Extrait de l'œuvre
La mère et les crocodiles
Camara Laye évoque son enfance en Haute-Guinée.
En temps normal, tout le monde se fournit d'eau au fleuve. Le Niger alors coule largement, paresseusement ; il est guéable ; et les crocodiles qui se tiennent en eau profonde, soit en amont, soit en aval de l'endroit où chacun puise, ne sont pas à craindre. On peut librement se baigner près des bancs de sable clair, et laver le linge.
En temps de crue, il n'en va plus de même : le fleuve triple de volume, envahit de larges étendues ; l'eau est partout profonde, et les crocodiles partout menaçants : on aperçoit leurs têtes triangulaires au ras de l'eau. Aussi chacun se tient-il à distance du fleuve et se contente-t-il de puiser l'eau des petits affluents.
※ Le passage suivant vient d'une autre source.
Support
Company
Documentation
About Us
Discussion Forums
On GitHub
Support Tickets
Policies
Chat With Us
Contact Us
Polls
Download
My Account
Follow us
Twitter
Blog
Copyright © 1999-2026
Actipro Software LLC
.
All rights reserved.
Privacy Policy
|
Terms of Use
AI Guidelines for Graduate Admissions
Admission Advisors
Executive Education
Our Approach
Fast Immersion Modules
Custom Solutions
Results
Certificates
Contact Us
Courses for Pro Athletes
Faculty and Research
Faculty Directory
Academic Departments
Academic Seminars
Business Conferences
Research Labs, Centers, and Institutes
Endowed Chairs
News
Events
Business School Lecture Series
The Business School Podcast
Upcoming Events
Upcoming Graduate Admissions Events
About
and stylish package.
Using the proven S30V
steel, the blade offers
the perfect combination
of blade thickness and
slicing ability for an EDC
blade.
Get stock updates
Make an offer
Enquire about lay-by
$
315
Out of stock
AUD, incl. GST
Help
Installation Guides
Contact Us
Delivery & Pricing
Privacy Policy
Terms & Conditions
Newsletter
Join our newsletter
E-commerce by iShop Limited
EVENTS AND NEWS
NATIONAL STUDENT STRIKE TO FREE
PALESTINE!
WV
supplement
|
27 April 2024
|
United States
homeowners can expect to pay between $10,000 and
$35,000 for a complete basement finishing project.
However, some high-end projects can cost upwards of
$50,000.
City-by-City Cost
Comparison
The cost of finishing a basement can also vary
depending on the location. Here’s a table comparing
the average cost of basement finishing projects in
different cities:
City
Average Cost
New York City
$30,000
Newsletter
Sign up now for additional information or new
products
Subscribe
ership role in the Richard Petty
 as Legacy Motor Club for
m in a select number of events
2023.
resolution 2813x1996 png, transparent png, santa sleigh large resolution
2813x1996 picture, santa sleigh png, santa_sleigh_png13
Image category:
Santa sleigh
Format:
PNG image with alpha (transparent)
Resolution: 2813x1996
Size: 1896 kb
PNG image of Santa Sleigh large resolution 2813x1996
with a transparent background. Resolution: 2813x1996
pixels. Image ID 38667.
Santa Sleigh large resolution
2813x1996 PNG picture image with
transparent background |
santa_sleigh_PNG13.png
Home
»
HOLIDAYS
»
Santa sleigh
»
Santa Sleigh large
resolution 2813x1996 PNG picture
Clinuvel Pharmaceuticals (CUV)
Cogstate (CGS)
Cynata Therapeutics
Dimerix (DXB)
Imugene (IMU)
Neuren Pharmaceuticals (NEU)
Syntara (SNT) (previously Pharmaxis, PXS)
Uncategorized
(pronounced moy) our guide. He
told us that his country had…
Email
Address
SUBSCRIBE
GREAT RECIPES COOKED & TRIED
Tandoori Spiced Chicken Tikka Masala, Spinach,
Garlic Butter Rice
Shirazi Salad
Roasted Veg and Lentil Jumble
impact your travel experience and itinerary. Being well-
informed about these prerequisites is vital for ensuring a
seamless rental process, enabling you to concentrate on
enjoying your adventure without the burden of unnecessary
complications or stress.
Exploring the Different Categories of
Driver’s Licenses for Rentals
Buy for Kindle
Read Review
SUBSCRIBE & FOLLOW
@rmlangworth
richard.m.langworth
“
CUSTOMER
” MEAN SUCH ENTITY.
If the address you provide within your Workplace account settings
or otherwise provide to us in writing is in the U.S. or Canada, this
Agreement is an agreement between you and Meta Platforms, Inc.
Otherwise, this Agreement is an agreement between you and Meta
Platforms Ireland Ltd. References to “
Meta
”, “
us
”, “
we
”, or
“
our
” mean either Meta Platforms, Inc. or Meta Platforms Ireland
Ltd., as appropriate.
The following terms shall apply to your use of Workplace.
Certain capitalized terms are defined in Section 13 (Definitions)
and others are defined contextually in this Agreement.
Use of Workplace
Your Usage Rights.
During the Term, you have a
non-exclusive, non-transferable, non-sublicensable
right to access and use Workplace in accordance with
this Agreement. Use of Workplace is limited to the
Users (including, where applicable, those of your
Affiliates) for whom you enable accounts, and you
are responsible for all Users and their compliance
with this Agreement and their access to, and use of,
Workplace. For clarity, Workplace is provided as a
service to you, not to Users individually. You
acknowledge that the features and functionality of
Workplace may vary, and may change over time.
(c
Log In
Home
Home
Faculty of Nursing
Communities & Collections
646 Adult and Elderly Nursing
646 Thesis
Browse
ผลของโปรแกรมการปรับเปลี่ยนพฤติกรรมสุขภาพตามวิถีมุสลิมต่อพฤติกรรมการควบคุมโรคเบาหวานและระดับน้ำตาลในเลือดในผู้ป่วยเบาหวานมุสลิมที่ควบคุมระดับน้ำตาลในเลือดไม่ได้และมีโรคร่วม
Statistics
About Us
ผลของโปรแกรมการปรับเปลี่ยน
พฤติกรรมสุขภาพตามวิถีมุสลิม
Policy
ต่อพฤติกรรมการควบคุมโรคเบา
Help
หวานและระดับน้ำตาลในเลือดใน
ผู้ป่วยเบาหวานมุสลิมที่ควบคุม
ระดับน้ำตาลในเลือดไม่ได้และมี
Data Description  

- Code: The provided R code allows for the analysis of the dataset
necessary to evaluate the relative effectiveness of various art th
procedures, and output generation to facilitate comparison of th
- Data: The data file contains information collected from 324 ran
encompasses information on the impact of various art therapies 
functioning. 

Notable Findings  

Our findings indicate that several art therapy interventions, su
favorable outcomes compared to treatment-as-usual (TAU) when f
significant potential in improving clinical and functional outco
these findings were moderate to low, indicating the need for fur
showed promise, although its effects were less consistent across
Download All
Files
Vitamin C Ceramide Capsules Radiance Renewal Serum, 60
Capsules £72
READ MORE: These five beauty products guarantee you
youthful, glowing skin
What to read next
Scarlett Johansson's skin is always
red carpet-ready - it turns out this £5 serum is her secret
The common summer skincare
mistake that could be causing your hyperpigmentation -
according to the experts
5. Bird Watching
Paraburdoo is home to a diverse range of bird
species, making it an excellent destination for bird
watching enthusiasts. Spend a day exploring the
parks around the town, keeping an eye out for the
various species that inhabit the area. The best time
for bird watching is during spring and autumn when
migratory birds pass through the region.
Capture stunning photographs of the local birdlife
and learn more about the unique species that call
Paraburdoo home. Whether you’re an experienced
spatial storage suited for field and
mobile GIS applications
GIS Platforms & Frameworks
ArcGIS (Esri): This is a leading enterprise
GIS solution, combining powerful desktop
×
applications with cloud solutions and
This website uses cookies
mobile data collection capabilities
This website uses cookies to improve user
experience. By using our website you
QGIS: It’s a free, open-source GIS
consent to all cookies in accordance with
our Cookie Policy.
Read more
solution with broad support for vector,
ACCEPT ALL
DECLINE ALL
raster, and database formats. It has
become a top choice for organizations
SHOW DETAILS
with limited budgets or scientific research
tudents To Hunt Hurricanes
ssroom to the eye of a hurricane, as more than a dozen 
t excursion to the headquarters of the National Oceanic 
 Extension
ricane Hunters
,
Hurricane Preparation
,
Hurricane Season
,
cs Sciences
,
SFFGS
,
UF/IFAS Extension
Ma mère, elle, continuait de puiser l'eau du fleuve. Je la regardais puiser l'eau à proximité des crocodiles. Bien entendu, je la regardais de loin, car mon totem n'est pas celui de ma mère, et j'avais, moi, tout à craindre de ces bêtes voraces ; mais ma mère puisait l'eau sans crainte, et personne ne l'avertissait du danger, car chacun savait que ce danger pour elle était inexistant. Quiconque se fût risqué à faire ce que ma mère faisait, eût été inévitablement renversé d'un coup de queue, saisi entre les redoutables mâchoires et entraîné en eau profonde. Mais les crocodiles ne pouvaient pas faire de mal à ma mère, et le privilège se conçoit : il y a identité entre le totem et son possesseur ; cette identité est absolue, est telle que le possesseur a le pouvoir de prendre la forme même de son totem ; dès lors il saute aux yeux que le totem ne peut se dévorer lui-même. Mes oncles de Tindican jouissaient de la même prérogative.
Je ne veux rien dire de plus et je n'ai relaté que ce que mes yeux ont vu. Ces prodiges – en vérité, c'étaient des prodiges ! – j"y songe aujourd'hui comme aux événements fabuleux d'un lointain passé. Ce passé pourtant est tout proche : il date d'hier. Mais le monde bouge, le monde change, et le mien plus rapidement peut-être que tout autre, et si bien qu'il semble que nous cessons d'être ce que nous étions, qu'au vrai nous ne sommes plus ce que nous étions, et que déjà nous n'étions plus exactement nous-mêmes dans le moment où ces prodiges s'accomplissaient sous nos yeux. Oui, le monde bouge, le monde change : il bouge et change à telle enseigne que mon propre totem – j'ai mon totem aussi – m'est inconnu.
Camara Laye, "L'Enfant noir", Plon, 1953, p. 78-80.